--- STORED DATA ---
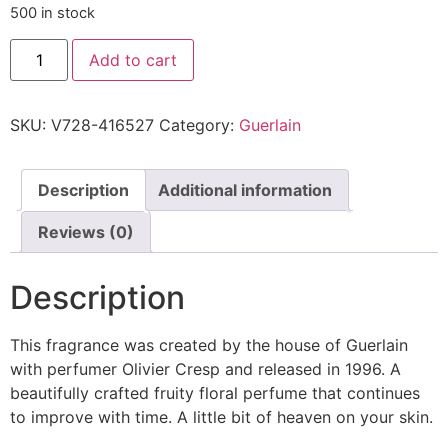
500 in stock
Add to cart
SKU:
V728-416527
Category:
Guerlain
Description
Additional information
Reviews (0)
Description
This fragrance was created by the house of Guerlain
with perfumer Olivier Cresp and released in 1996. A
beautifully crafted fruity floral perfume that continues
to improve with time. A little bit of heaven on your skin.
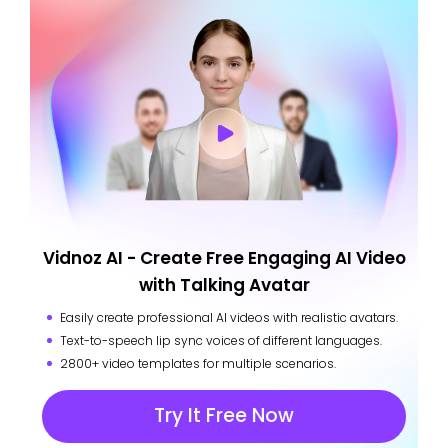
Vidnoz AI - Create Free Engaging AI Video
with Talking Avatar
Easily create professional AI videos with realistic avatars.
Text-to-speech lip sync voices of different languages.
2800+ video templates for multiple scenarios.
Try It Free Now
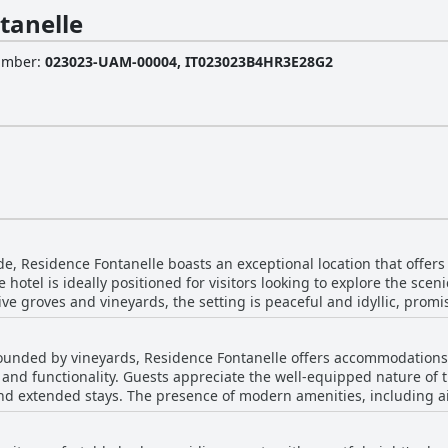
tanelle
Number
:
023023-UAM-00004, IT023023B4HR3E28G2
de, Residence Fontanelle boasts an exceptional location that offers
 hotel is ideally positioned for visitors looking to explore the sce
e groves and vineyards, the setting is peaceful and idyllic, promis
avel to and from the property. The strategic location not only facili
rounded by vineyards, Residence Fontanelle offers accommodations 
nd other popular tourist spots. The residence features well-maintained outdoor
, and functionality. Guests appreciate the well-equipped nature of 
tiful swimming pool equipped with ample loungers. This provides a
t and extended stays. The presence of modern amenities, including a
 rooms further enhance comfort, making it a splendid getaway. Friendly and courteous
mfortable and hassle-free experience. The strategic central locatio
overall experience, adding warmth to the picturesque setting. Resi
rious attractions while being managed by friendly and accommodati
aos of the city, offering magnificent views and a special slice of s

--- TASK REQUIREMENTS ---
Rewrite the text of the records with every "vineyards" swapped for "orchards" and nothing else altered. Leave the pictures out.

--- WRITTEN SOLUTION ---
500 in stock
Add to cart
SKU:
V728-416527
Category:
Guerlain
Description
Additional information
Reviews (0)
Description
This fragrance was created by the house of Guerlain
with perfumer Olivier Cresp and released in 1996. A
beautifully crafted fruity floral perfume that continues
to improve with time. A little bit of heaven on your skin.
Vidnoz AI - Create Free Engaging AI Video
with Talking Avatar
Easily create professional AI videos with realistic avatars.
Text-to-speech lip sync voices of different languages.
2800+ video templates for multiple scenarios.
Try It Free Now
tanelle
Number
:
023023-UAM-00004, IT023023B4HR3E28G2
de, Residence Fontanelle boasts an exceptional location that offers
 hotel is ideally positioned for visitors looking to explore the sce
e groves and orchards, the setting is peaceful and idyllic, promis
avel to and from the property. The strategic location not only facili
rounded by orchards, Residence Fontanelle offers accommodations 
nd other popular tourist spots. The residence features well-maintained outdoor
, and functionality. Guests appreciate the well-equipped nature of 
tiful swimming pool equipped with ample loungers. This provides a
t and extended stays. The presence of modern amenities, including a
 rooms further enhance comfort, making it a splendid getaway. Friendly and courteous
mfortable and hassle-free experience. The strategic central locatio
overall experience, adding warmth to the picturesque setting. Resi
rious attractions while being managed by friendly and accommodati
aos of the city, offering magnificent views and a special slice of s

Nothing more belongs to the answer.